The Guardian 15 February, 2006

Joan Williams' 90th birthday:
A life to celebrate


The life and works of Joan Williams were celebrated at her 90th birthday party on January 22. Over 80 friends and comrades gathered at the Kungah Myal Centre close to her home in the Perth suburb of Willagee. They represented a wide range of political and people's organisations in which Joan has been a consistent activist.

Joan was a journalist when she joined the Communist Party in 1938. She reacted strongly to the Nazi and fascist intervention against the elected government of Spain, and she saw that the Soviet Union was the only country to give real assistance to the Spanish Government. Her belief and commitment has burned through her lifetime and she has remained a member of the Party to this day.

During the "illegal period" she worked on the Party newsletter, and then later on the Party's weekly newspaper in Western Australia, the Workers' Star, first as a journalist and then as editor.

Because of her forthright reporting of President Dunphy's decisions of the Arbitration Court in the Workers' Star, Dunphy illegally expelled her from the Arbitration Court.

Over many years she played a key role in initiating women's organisations such as Women's Liberation and Women's Electoral Lobby. A high point of the struggles was the campaign for a better law on abortion, where Joan's speeches and poetry played their part in a democratic victory.

Joan was deeply involved in the international "Ban the Bomb" campaign, as she was on all peace issues, and the defence of the peace role of the Soviet Union. She was one of the first onto the streets to protest against Australian involvement in the Vietnam War. Conscription was brought close to home when the marble for military service included her younger son.

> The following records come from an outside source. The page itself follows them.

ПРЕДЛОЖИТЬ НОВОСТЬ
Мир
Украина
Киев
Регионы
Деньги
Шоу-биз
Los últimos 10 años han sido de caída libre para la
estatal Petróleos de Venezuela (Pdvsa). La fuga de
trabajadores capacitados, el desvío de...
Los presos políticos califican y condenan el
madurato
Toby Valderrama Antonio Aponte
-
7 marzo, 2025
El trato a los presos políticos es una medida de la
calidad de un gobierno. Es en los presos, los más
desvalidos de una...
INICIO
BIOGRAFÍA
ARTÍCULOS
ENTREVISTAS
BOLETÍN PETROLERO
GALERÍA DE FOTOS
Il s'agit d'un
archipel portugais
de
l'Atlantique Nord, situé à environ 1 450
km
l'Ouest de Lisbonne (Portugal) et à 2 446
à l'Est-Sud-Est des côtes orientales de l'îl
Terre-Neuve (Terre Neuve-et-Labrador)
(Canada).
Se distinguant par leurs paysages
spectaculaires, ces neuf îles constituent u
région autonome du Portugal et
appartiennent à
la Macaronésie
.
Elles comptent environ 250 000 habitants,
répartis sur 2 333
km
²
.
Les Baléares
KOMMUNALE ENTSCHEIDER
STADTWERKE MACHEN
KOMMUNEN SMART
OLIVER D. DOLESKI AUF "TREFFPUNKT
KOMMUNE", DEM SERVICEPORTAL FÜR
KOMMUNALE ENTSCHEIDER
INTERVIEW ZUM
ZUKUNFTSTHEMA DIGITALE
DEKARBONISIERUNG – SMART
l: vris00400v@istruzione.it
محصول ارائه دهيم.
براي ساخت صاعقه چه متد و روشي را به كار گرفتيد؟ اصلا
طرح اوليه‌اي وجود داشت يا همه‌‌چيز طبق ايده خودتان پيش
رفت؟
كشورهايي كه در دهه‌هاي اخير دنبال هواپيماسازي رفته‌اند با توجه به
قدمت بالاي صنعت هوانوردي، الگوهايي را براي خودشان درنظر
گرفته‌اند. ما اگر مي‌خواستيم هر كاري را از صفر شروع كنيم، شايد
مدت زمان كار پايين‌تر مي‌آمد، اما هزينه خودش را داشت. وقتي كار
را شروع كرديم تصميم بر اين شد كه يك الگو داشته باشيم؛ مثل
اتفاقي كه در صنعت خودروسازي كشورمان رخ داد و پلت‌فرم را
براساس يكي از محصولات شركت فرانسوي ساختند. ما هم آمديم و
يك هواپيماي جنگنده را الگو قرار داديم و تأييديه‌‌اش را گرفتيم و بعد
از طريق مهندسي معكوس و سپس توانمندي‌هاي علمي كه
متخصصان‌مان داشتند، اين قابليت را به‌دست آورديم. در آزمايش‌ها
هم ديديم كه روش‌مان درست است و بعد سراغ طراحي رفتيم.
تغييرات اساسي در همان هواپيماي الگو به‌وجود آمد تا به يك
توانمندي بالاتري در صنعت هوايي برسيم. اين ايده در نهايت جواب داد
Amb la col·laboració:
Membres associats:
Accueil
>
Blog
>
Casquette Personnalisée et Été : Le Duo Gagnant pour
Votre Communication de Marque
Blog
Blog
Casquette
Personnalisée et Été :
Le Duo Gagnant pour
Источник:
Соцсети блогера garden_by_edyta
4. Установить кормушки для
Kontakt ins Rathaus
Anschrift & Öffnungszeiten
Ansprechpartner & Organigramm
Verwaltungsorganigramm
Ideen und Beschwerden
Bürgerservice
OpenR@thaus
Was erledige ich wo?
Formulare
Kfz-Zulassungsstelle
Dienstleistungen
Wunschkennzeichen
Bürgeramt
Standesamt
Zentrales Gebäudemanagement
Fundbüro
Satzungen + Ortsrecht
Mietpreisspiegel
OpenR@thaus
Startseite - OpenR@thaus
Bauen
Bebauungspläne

When US nuclear-powered and probably nuclear armed warships came into Fremantle harbour, Joan was among the first to expose the danger with leaflets, posters and in demonstrations. With the build-up to 10,000 on the wharf, Fremantle became a peace city and helped to elect Jo Valentine as an anti-nuclear Senator.

Joan's training as a journalist, led her into creative writing, of stories from the struggles of the people.

Drawing on her contacts and knowledge from work on the Workers' Star, she built a major work, written from a Marxist viewpoint, of the radical history of WA up to 1942. The book, The First Furrow, is now used in the curriculum of universities.

The autobiography Anger and Love has given readers a lively picture of how Communists are created and act. It is a book to give confidence for the future. Joan's poetry is based on her experiences, highlighting the protests and struggles, sparks that fired the feelings of many people.

Patty Watts, in the Writers Fellowship News, told how Joan as President took the initiative to raise funds and enable writers to visit country schools to help children write their stories, and brought prominent Australian authors to a Writers Week that has been carried on. "A life of social and political activism, a pioneer of women's liberation".

At the 90th birthday celebration Myrna, a fellow peace activist, was full of admiration in her praise: "For your activity, dedication, to social justice, peace and equality".

Former university lecturer Dorothy Parker, apologising for not coming to the party, wrote of: "my appreciation of your tremendous contribution to all the issues so dear to me, to peace, to socialism, to the women's movement".

Jo Valentine admired Joan's work for peace in the 30 years she had worked with her and read her poem Not in My Name that is being used by the women's campaigns in USA and Britain for peace and withdrawal of US troops from Iraq.